I grew up very torn between two cultures never really understanding my identity. When you grow up with two different backgrounds it can be hard for others to understand why it can affect you so much. Now that I am at a stage in my life where I am understanding that I define myself it is a lot easier to talk about. I understand now more than ever that the only true barriers are the ones that exist in your own mind. As an indigenous woman I understand the statistics and I understand the stereotypes. I choose personally to focus on empowering those around me and associating with like-minded individuals. It is more important to me to be an example and to bring light to those indigenous people who are making differences in their communities.
A huge struggle I’ve witnessed throughout my life does not stem from the stereotypes we place on each other, but from what we believe about ourselves.
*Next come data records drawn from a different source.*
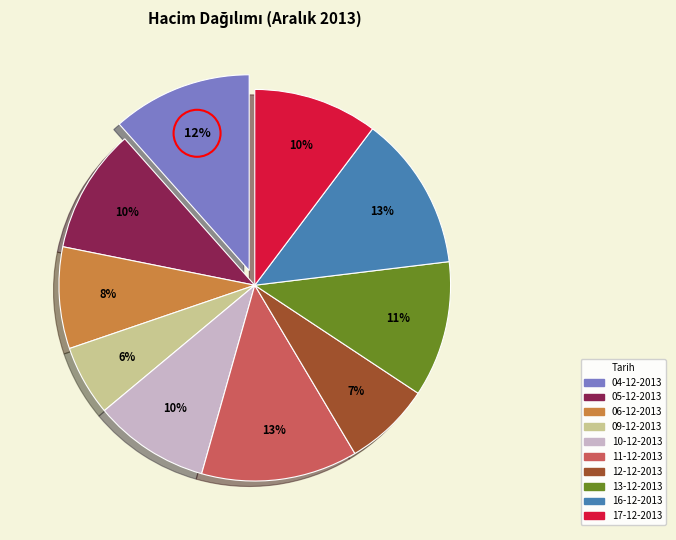

To the nearest percent, what is the difference between the largest and smallest slice percentages?

7%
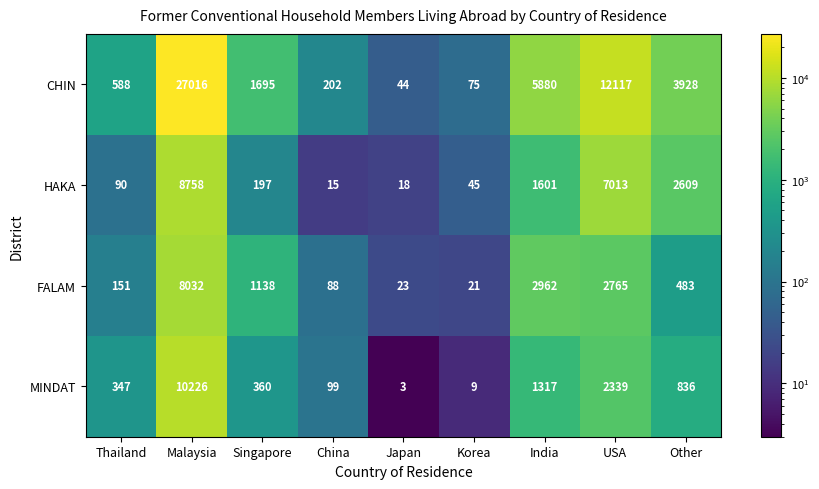

What is the difference between the maximum and minimum values in the MINDAT series?

10223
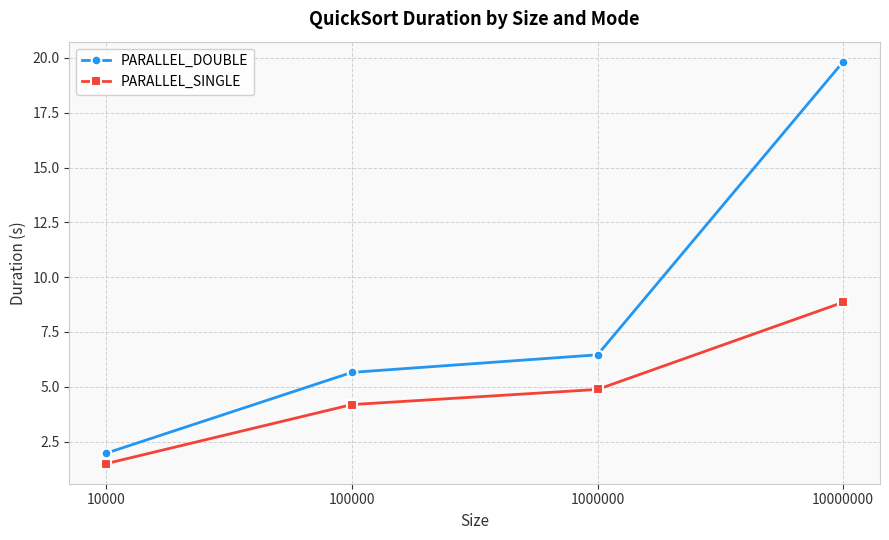

What is the value of the PARALLEL_SINGLE point at the 1st from the left?

1.5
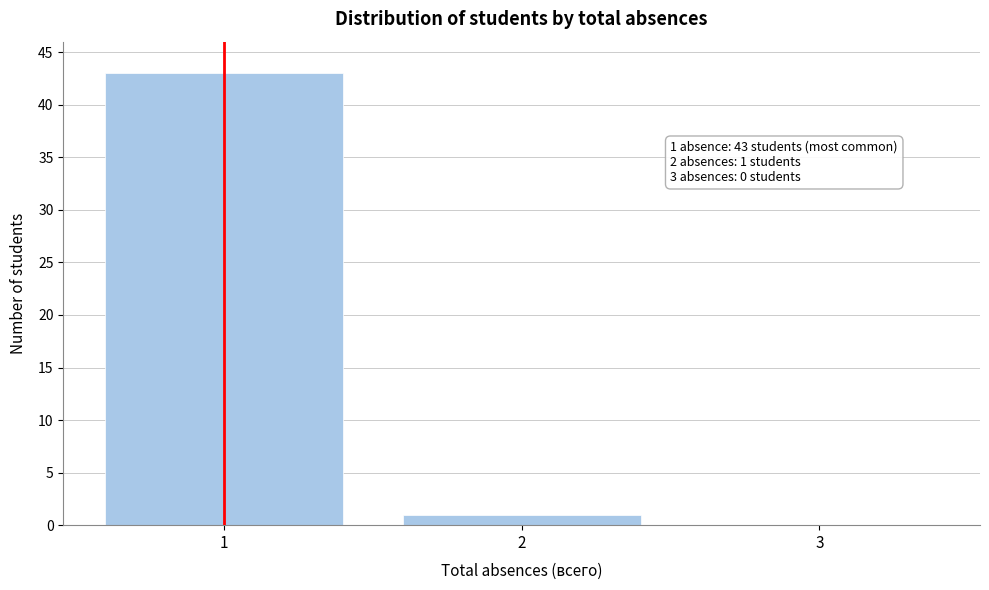

Over which range of the x-axis is the bar tallest?

0.5 to 1.5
I think that low self-esteem is a huge epidemic in our world. I remember what it was like to be a teenager and not be comfortable in my own skin. What helped me tremendously was associating myself with people who have the results I want in life. I read books that were going to help me with my issues. Where you are going to be in the next five years depends on the top 5 people you associate with and the books you read. So choose wisely.
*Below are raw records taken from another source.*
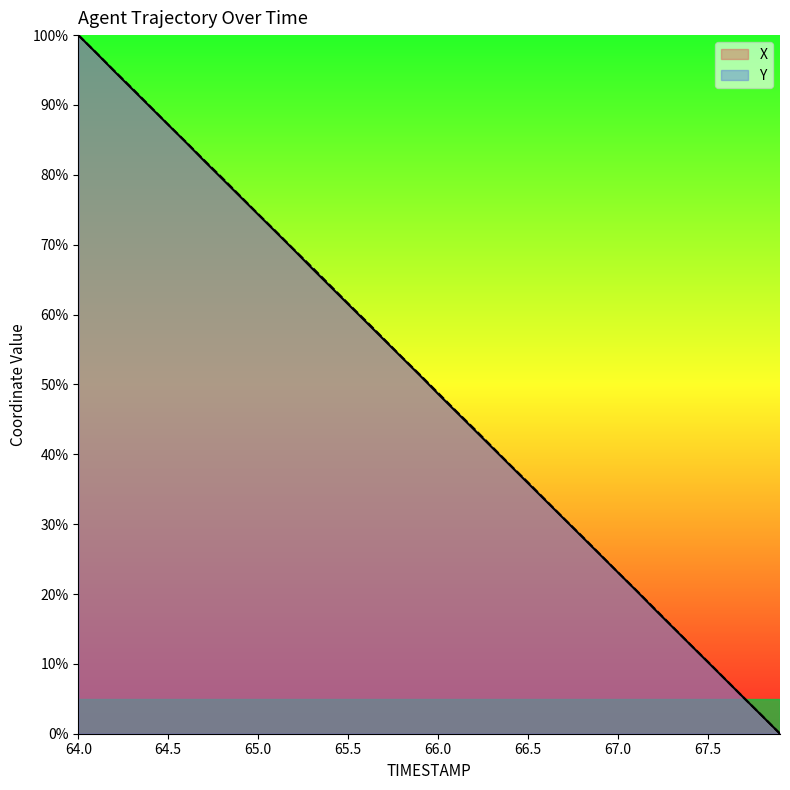

At which label is Y closest to 50?

66.0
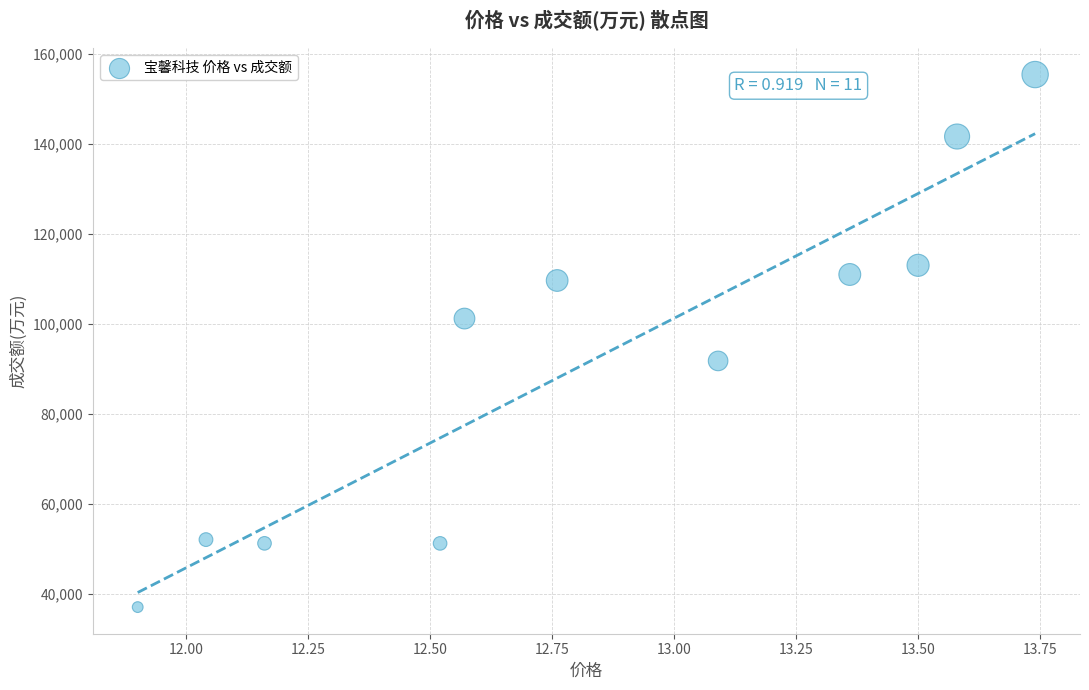

What is the range of Y values (max minus min)?

118426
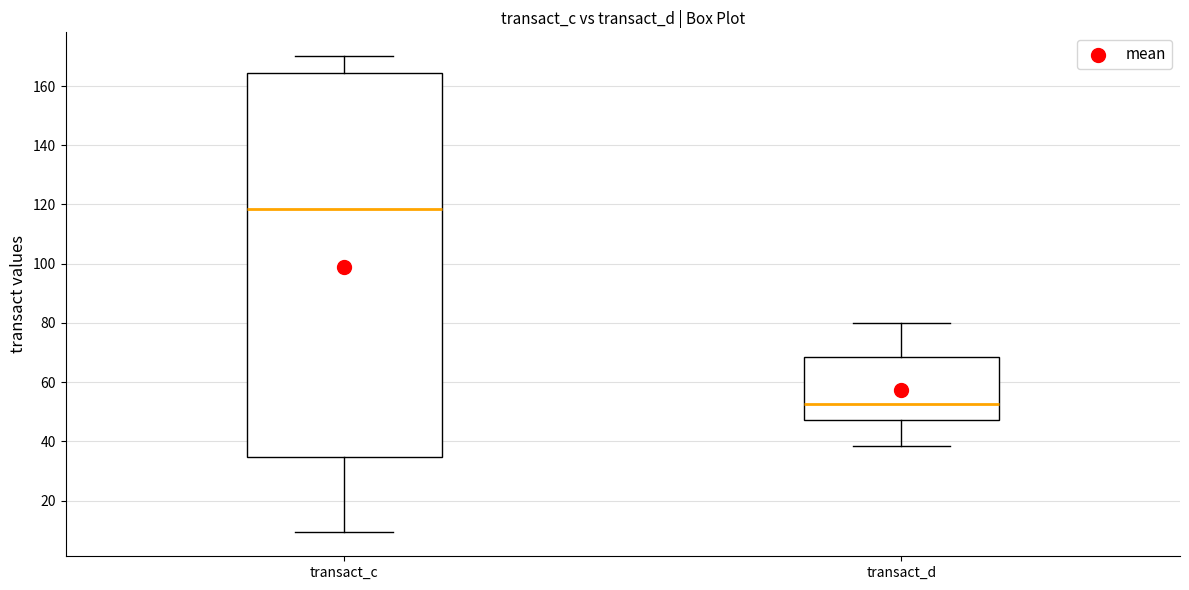

Comparing the boxes themselves (not the whiskers), which one is the tallest?

transact_c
I started the Indigenous Portrait Project as a way to search through what I knew about my own visual identity. I know that there are all walks of life in Indigenous communities so I feel it’s important for people to challenge what they believe Indigenous means. I’ve asked people in my communities to share their stories and I offer to take a few headshots for my blog. I did not place a deadline on this project and it is on-going. I really hope to open a few minds and help myself on my own journey of self-discovery.